Wäre die Entwicklung der Videotheken in Deutschland ein Kinofilm, könnte er „Stirb langsam“ heißen. Denn so langsam aber sicher verschwinden die ehemals so beliebten Verleihgeschäfte von der Bildfläche. Zu groß ist die Konkurrenz durch Streamingdienstleister wie Netflix und Amazon geworden.

Gift fürs Geschäft

„In den vergangenen Jahren wurde es immer schwieriger, Stammkunden zu halten und neue Kunden zu gewinnen“, sagt Wulff (48) und nennt als Hauptgründe für den Untergang die aufkommenden Spielfilm- und Serienangebote im Internet sowie die Mediatheken der Fernsehsender. Das alles ist natürlich Gift für ein Geschäft, dass bislang auch davon gelebt hat, das Filme eben nicht jederzeit bequem von zuhause aus verfügbar waren.

Während sich früher Wulffs Kunden vor allem fürs Wochenende mit Filmen eindeckten, würden sich viele jetzt lieber auf dem heimischen Sofa durch die Online-Angebote klicken, stellt der Filmfan konsterniert fest.

Er leiht noch einmal aus: Stammkunde Omid Mesbahi aus Vellmar lässt sich von Moviestore-Mitarbeiterin Jutta Dittmar zum Actionfilm „xXx - Die Rückkehr des Xander Cage“ beraten.

Erschwerend sei hinzugekommen, dass auch die Hersteller von Spielkonsolen zunehmend auf das Onlinegeschäft setzten.
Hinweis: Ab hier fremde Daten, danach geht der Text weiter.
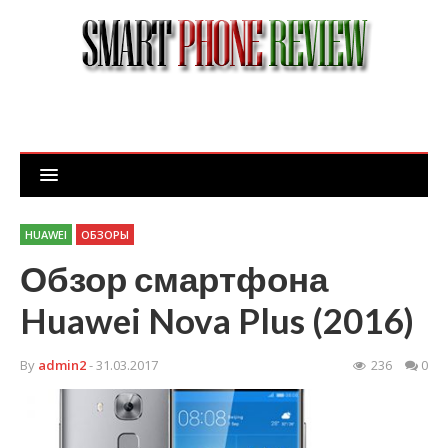
HUAWEI
ОБЗОРЫ
Обзор смартфона
Huawei Nova Plus (2016)
By
admin2
- 31.03.2017
236
0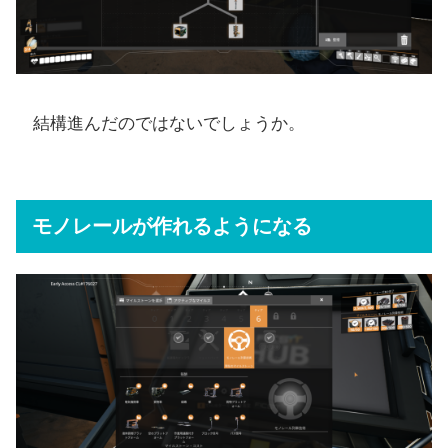
結構進んだのではないでしょうか。
モノレールが作れるようになる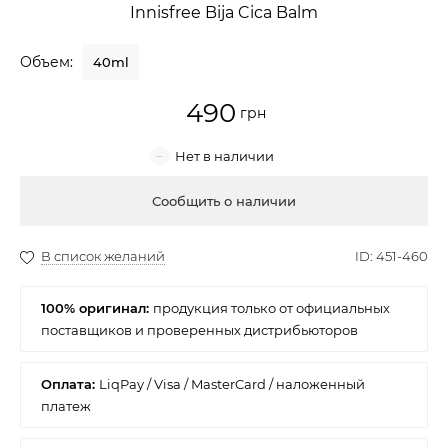
Innisfree Bija Cica Balm
Крем для лица
Объем:
40ml
Крем-гель
490
Эмульсия
Лосьон для лица
Купить
Масло для лица
Солнцезащитный крем
100% оригинал:
Наборы косметики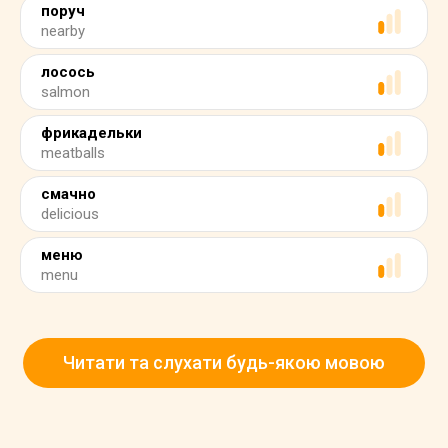
поруч
nearby
лосось
salmon
фрикадельки
meatballs
смачно
delicious
меню
menu
Читати та слухати будь-якою мовою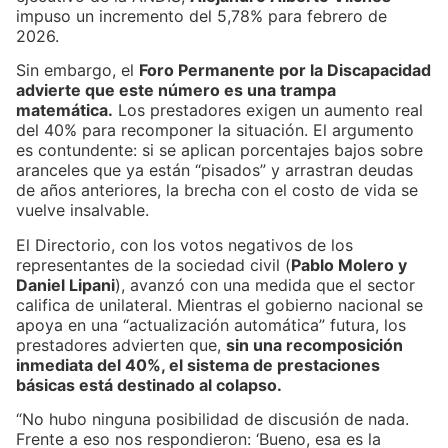
impuso un incremento del 5,78% para febrero de
2026.
Sin embargo, el
Foro Permanente por la Discapacidad
advierte que este número es una trampa
matemática.
Los prestadores exigen un aumento real
del 40% para recomponer la situación. El argumento
es contundente: si se aplican porcentajes bajos sobre
aranceles que ya están “pisados” y arrastran deudas
de años anteriores, la brecha con el costo de vida se
vuelve insalvable.
El Directorio, con los votos negativos de los
representantes de la sociedad civil (
Pablo Molero y
Daniel Lipani
), avanzó con una medida que el sector
califica de unilateral. Mientras el gobierno nacional se
apoya en una “actualización automática” futura, los
prestadores advierten que,
sin una recomposición
inmediata del 40%, el sistema de prestaciones
básicas está destinado al colapso.
“No hubo ninguna posibilidad de discusión de nada.
Frente a eso nos respondieron: ‘Bueno, esa es la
Wulff prangert an, dass Firmen wie Sony das Ziel verfolgen, ihre Playstationspiele möglichst nur noch per personalisiertem Internetlink zu verkaufen, nicht mehr als herkömmliche Disc, die mehrfach benutzt, also auch verliehen werden kann. „Als dann auch noch Netflix auf den Markt kam, war das der endgültige Todesstoß.“

Angefangen hat alles in den Räumen des ehemaligen Niedervellmarer Getränkemarktes kurz nach der Jahrtausendwende. „Das war die Zeit, in der die DVD die VHS-Kassette verdrängt hat“, erinnert sich Wulff, der mit 800 Filmtiteln startete und heute rund 5000 hat. Damals witterte er das große Geschäft mit den neuen Bildträgern, die wesentlich bessere Bilder lieferten als die alten Kassetten. Anfangs auch mit Erfolg. „In den ersten zehn Jahren habe ich mir eine Stammkundschaft aufgebaut, sodass ich gut leben konnte“, blickt er zurück.

Doch dann kam die Konkurrenz aus dem Internet. Dass Menschen diese Angebote wahrnehmen, dafür hat Wulff durchaus Verständnis. „Was mich aber auf die Palme bringt, ist, dass Amazon und Netflix hierzulande keine Umsatzsteuer zahlen, wenn sie in Deutschland online Filme verleihen – ich aber schon. Wie soll man da als kleine Videothek überleben?“

Räumungsverkauf bis 29. Juni

Für Rüdiger Wulff ist das Ende des Moviestores, das nun von einem großen Räumungsverkauf begleitet wird, aber auch gleichbedeutend mit einem beruflichen Neustart. Der 48-Jährige wird in ein Angestelltenverhältnis wechseln. Zum letzten Mal hinter der Ausleihtheke steht er am Donnerstag, 29. Juni. Dann ist Schluss.

Kontakt: Moviestore, Triftstraße 88, Vellmar, Tel. 05 61 / 5 21 58 50. Öffnungszeiten: Montag bis Samstag von 15 bis 23 Uhr. 

Die klassische Videothek ist ein Auslaufmodell. Nach Angaben des Interessenverbandes des Video- und Medienfachhandels in Deutschland (IVD) gab es Ende 2016 hierzulande nur noch 914 Videotheken, darunter 65 in Hessen und 101 in Niedersachsen. Zum Vergleich: Kurz nach der Wiedervereinigung, als in fast jeder Ortschaft eine Videothek eröffnete, gab es in Deutschland mehr als 9000 Stück. Laut IVD erwirtschaften Videotheken mittlerweile nur noch rund 60 Prozent ihres Umsatzes durch den Verleih von Filmen. Zehn Prozent verdanken sie den sogenannten Zusatzsortimenten, also etwa dem Verkauf von Getränken und Snacks. Der Rest stammt aus dem Blu-Ray-Verkauf sowie dem Verkauf und Verleih von Spielen.